__INSTRUCTIONS TO FOLLOW__. Using the Lindorm ML documentation, decide whether each statement below agrees with it. Answer yes or no and quote the words that decide it: 1. A model name must be unique within a schema. 2. The TFT algorithm is based on a recurrent neural network. 3. Data must be exported to an external platform before machine learning can be performed.

__EXCERPTED TEXT__.
◆ ◆ ◆ ◆ ◆ ◆ ◆

In-database machine learning - - Alibaba Cloud Documentation Center

This topic describes the how to use Lindorm machine learning (ML) to perform machine learning in databases, including model training, model inference, and model management.

Overview

Lindorm ML is an out-of-the-box in-database machine learning service provided by LindormTSDB. The process of Lindorm ML includes the following steps: model training, model inference, and model management. After you enable Lindorm ML, you can execute SQL statements to perform the full process of machine learning within databases to explore more data value. Lindorm ML has the following benefits:

Easy-to-use: You can execute standard SQL statements to perform the full process of machine learning within databases even if you do not have professional knowledge for machine learning.
Data retention: You do not need to export data to external platforms for machine learning. This improves the efficiency of machine learning and helps your data meet regulation requirements.
Enterprise features: In Lindorm ML, models and data are both stored in databases. Therefore, you can use the enterprise features provided for databases in machine learning, such as permission management, data audit, and data encryption.

Enable Lindorm ML

For more information about how to enable Lindorm ML, see Enable Lindorm ML.

Model training

When you train a model in Lindorm ML, you must specify the type of tasks that need to be executed by the model. Lindorm ML provides different algorithms for different types of tasks. You can use the extended CREATE MODEL statement in your database to train a model.

Syntax

CREATE MODEL model_name
FROM { table_name | (select_statement) }
[ TARGET column_name ]
TASK ( TIME_SERIES_FORECAST | TIME_SERIES_ANOMALY_DETECTION )
ALGORITHM ( DEEPAR | TFT | esd | nsigma | ttest )
[ PREPROCESSORS 'string' ]
SETTINGS (
    EPOCHS integer,
    ...
)

Parameters

model_name: the name of the model. The model name is unique within a schema.
FROM { table_name | (select_statement) }: the name of table or the query statement that contains the data used to train the model. The results of the statement must contain at least two columns, and one of the columns must be the time column.
TARGET column_name: the name of the column that is used to specify the target of time series forecasting or time series anomaly detection.
TASK: the type of tasks that need to be executed by the model. The following table describes the task types supported by Lindorm ML.
Task type Keyword
Time series forecasting TIME_SERIES_FORECAST
Time series anomaly detection TIME_SERIES_ANOMALY_DETECTION

Task type	Keyword
Time series forecasting	TIME_SERIES_FORECAST
Time series anomaly detection	TIME_SERIES_ANOMALY_DETECTION

ALGORITHM: the algorithm used by the model. The following table describes the algorithms supported by Lindorm ML.


Task type	Algorithm	Description
Time series forecasting	DeepAR	The DeepAR algorithm is a deep neural network algorithm based on recurrent neural network (RNN). For more information, see related papers.
Time series forecasting	TFT	The Temporal Fusion Transformer (TFT) algorithm is a deep neural network algorithm based on the Transformer mechanism. For more information, see related papers.
Time series anomaly detection	esd	This algorithm is developed by Alibaba DAMO Academy and is applicable to spiked anomalies, such as spikes in monitoring curves and scenarios in which a small number of data points are significantly different from other data points. For more information, see Time series anomaly detection.

◆ ◆ ◆ ◆ ◆ ◆ ◆

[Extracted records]
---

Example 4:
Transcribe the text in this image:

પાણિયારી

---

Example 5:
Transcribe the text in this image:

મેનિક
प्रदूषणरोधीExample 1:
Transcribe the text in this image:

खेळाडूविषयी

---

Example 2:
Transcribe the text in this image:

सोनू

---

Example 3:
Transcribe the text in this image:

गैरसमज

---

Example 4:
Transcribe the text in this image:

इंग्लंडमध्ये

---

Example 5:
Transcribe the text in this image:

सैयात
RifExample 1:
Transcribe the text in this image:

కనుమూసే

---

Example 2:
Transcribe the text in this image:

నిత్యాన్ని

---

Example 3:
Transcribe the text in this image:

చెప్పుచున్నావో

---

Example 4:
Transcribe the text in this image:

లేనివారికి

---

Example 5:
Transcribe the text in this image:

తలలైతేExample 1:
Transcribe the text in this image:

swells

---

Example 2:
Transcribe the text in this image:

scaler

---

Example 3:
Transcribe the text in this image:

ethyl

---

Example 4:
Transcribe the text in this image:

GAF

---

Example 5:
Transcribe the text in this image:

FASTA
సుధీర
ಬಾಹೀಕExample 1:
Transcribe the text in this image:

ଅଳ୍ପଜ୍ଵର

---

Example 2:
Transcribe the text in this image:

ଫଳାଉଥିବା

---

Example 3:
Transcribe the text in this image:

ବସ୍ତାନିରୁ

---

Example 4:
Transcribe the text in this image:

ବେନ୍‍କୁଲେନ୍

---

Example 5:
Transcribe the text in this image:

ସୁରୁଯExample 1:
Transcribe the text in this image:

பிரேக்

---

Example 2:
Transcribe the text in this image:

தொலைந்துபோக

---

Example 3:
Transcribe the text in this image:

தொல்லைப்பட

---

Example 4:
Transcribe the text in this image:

◆ ◆ ◆ ◆ ◆ ◆ ◆

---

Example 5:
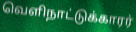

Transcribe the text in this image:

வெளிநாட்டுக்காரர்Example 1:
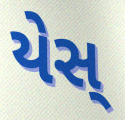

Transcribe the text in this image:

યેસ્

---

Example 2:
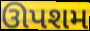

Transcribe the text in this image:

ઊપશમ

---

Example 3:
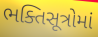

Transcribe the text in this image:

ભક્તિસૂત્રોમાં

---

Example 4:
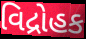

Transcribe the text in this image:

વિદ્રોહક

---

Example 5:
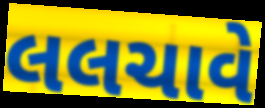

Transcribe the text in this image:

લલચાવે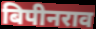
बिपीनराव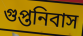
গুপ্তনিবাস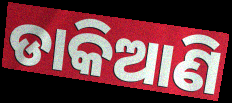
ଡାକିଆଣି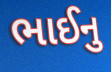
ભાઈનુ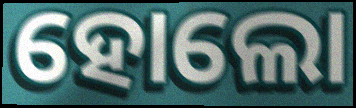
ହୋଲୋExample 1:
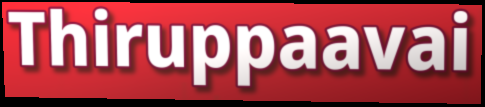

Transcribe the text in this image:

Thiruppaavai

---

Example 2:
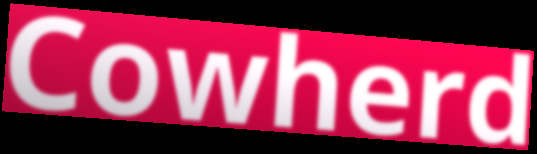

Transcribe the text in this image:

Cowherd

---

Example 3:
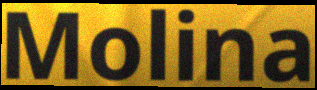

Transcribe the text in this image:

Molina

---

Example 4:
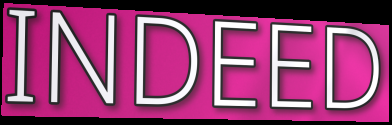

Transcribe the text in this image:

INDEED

◆ ◆ ◆ ◆ ◆ ◆ ◆

__FULL OUTPUT__.
1. Yes: "The model name is unique within a schema."
2. No: "The Temporal Fusion Transformer (TFT) algorithm is a deep neural network algorithm based on the Transformer mechanism."
3. No: "You do not need to export data to external platforms for machine learning."